The subject of the proposed law to protect information concerning individuals in the possession of private organizations was taken up at a regular meeting of the JCLU membership held on July 25, 2000. The discussion focused on the “Proposed Outline concerning a Fundamental Law Protecting Individual Information” (“Outline”) released by the government the preceding month. In his introduction, Representative Director Mikio Akiyama stated that “the intent of a law to protect individual information is to realize `respect for the individual` but a side effect is a restriction on the `right to know,` so the issue must be carefully evaluated.” JCLU Director Hiroshi Miyake said that the need for a law protecting individual information was recognized in the course of the debate over the information disclosure law. He stressed that, to the extent that an disclosure system seeks to protect privacy, it must allow review of information by individuals concerning themselves.
The Outline proposed that government agencies and private organizations be subject to the same set of rules. Miyake pointed out that application of the same standards regarding information archiving and disclosure to private organizations would constitute an obstacle to the operations of NGOs and citizens groups. He suggested that rules applicable to government agencies and to non-governmental organizations should be considered separately. He also recommended that the new law should follow the eight principles enunciated by the OECD Board of Directors.

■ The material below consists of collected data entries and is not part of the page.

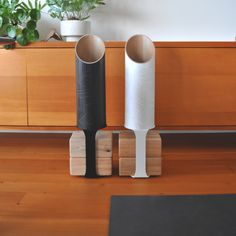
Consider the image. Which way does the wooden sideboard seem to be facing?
toward the camera

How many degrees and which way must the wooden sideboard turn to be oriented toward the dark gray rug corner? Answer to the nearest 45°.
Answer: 0° — it already faces it
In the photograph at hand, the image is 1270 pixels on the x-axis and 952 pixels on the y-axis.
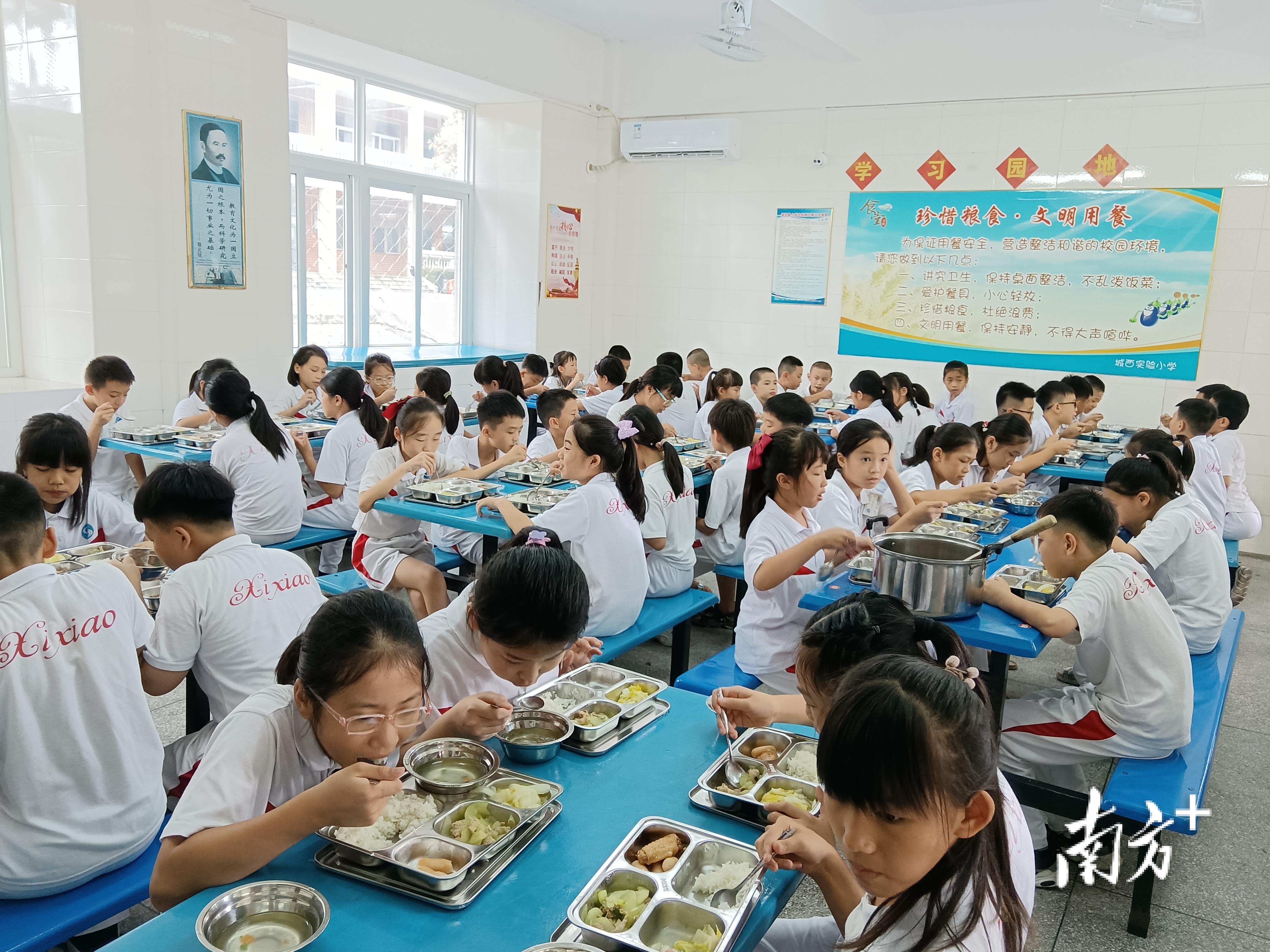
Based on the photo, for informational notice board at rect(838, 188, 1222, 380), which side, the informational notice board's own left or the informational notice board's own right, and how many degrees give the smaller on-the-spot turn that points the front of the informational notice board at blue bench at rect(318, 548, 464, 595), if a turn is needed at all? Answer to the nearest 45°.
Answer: approximately 45° to the informational notice board's own right

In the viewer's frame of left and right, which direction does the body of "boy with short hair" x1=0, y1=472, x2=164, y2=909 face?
facing away from the viewer

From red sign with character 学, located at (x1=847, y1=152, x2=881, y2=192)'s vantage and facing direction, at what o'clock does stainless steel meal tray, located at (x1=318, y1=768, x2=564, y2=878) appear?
The stainless steel meal tray is roughly at 12 o'clock from the red sign with character 学.

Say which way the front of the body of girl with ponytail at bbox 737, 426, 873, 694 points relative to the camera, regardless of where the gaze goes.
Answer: to the viewer's right

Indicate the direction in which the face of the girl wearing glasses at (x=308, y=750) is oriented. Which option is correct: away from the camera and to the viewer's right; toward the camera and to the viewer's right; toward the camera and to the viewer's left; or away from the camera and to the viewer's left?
toward the camera and to the viewer's right

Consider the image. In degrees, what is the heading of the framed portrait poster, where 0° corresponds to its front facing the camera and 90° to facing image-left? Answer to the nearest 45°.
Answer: approximately 315°

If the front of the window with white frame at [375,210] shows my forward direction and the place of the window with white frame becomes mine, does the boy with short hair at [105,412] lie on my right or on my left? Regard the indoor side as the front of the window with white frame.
on my right

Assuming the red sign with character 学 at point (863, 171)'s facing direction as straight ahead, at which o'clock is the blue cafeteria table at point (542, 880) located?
The blue cafeteria table is roughly at 12 o'clock from the red sign with character 学.

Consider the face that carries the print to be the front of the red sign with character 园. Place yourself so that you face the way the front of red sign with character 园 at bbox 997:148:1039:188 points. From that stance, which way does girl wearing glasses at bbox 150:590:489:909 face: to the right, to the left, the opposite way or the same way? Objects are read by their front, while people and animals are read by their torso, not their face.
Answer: to the left

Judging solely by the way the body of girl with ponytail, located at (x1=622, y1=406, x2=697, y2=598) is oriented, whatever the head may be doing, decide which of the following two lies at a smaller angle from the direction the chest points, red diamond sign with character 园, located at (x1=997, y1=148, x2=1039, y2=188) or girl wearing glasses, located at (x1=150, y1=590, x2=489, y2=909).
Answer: the red diamond sign with character 园

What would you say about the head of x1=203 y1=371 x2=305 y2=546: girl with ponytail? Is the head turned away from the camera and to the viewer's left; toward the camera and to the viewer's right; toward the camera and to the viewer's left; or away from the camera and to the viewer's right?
away from the camera and to the viewer's left

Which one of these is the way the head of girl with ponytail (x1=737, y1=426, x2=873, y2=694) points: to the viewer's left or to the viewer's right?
to the viewer's right
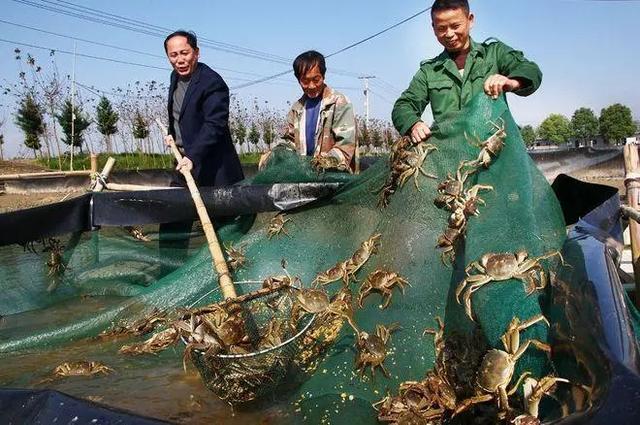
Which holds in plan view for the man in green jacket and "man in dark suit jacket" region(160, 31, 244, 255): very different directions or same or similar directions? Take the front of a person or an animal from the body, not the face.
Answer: same or similar directions

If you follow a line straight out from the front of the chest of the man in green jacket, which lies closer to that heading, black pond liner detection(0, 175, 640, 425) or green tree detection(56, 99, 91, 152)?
the black pond liner

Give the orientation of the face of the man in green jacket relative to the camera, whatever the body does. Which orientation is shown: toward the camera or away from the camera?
toward the camera

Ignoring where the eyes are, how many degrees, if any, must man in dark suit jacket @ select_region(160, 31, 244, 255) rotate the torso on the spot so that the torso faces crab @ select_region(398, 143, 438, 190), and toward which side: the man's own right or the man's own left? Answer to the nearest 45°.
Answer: approximately 90° to the man's own left

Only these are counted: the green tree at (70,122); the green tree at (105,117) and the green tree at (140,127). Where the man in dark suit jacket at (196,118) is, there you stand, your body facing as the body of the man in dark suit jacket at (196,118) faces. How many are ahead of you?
0

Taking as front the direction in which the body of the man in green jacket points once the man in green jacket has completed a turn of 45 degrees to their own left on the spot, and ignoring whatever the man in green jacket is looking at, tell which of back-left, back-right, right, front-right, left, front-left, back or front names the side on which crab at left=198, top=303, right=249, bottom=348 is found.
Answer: right

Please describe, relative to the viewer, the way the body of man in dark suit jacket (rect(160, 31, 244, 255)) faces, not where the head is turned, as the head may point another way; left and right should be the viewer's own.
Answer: facing the viewer and to the left of the viewer

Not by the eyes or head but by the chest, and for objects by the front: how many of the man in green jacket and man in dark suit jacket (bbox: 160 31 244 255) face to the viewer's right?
0

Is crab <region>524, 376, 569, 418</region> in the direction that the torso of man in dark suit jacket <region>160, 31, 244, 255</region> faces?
no

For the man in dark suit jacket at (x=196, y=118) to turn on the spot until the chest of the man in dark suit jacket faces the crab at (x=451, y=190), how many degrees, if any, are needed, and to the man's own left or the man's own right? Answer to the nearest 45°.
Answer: approximately 90° to the man's own left

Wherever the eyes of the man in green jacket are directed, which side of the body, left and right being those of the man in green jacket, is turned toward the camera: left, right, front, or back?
front

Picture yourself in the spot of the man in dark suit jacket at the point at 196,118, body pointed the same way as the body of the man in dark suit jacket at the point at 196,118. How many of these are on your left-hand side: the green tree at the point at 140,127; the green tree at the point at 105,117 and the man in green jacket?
1

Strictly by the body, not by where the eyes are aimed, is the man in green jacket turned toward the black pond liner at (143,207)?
no
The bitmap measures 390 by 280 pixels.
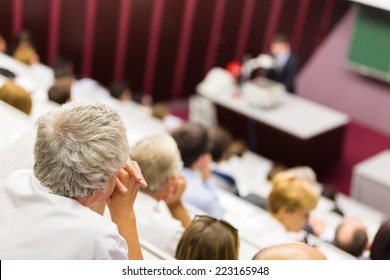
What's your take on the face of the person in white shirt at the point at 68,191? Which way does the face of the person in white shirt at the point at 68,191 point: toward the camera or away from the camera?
away from the camera

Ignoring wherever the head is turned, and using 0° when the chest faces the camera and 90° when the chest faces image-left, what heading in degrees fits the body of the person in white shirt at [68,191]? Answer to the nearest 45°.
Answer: approximately 225°

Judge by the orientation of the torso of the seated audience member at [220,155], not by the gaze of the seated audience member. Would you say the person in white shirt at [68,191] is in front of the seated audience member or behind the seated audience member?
behind

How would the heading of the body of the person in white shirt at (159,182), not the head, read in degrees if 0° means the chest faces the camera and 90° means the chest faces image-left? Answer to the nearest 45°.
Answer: approximately 225°

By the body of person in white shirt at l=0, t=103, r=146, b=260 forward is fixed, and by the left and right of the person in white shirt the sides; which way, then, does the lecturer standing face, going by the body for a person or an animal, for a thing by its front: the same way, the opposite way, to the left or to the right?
the opposite way

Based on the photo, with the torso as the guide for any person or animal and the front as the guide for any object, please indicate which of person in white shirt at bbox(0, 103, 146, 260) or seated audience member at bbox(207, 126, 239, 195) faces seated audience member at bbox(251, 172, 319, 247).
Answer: the person in white shirt

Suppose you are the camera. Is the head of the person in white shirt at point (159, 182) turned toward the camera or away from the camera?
away from the camera

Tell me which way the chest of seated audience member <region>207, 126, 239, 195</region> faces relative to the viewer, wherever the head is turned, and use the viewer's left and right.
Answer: facing away from the viewer and to the right of the viewer
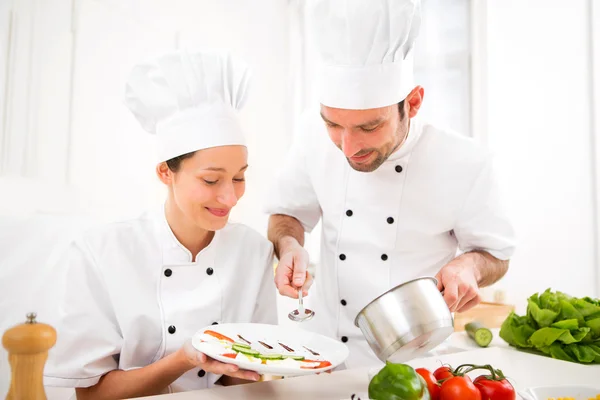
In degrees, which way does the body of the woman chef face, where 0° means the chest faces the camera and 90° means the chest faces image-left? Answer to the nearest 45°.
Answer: approximately 315°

Next, JCLU Director Kenta Yamada made a presentation regarding the potential impact on freedom of expression. Yamada called for excluding information gathered by media organizations during the process of reporting from the scope of the law. Failure to do so would potentially have a chilling effect on reporting as it might pose a threat to the confidentiality of information sources.
Yamada also put forth the suggestion that information in the possession of media organizations could be segregated between information gathered through reporting activities on one hand, from information gathered for marketing purposes on the other (such as information concerning subscribers, subscription fees, etc.).
On August 25, 2000, JCLU formally delivered its written opinion concerning the Outline to the government‘s “Specialist Committee on a Legal System to Protect Individual Information.”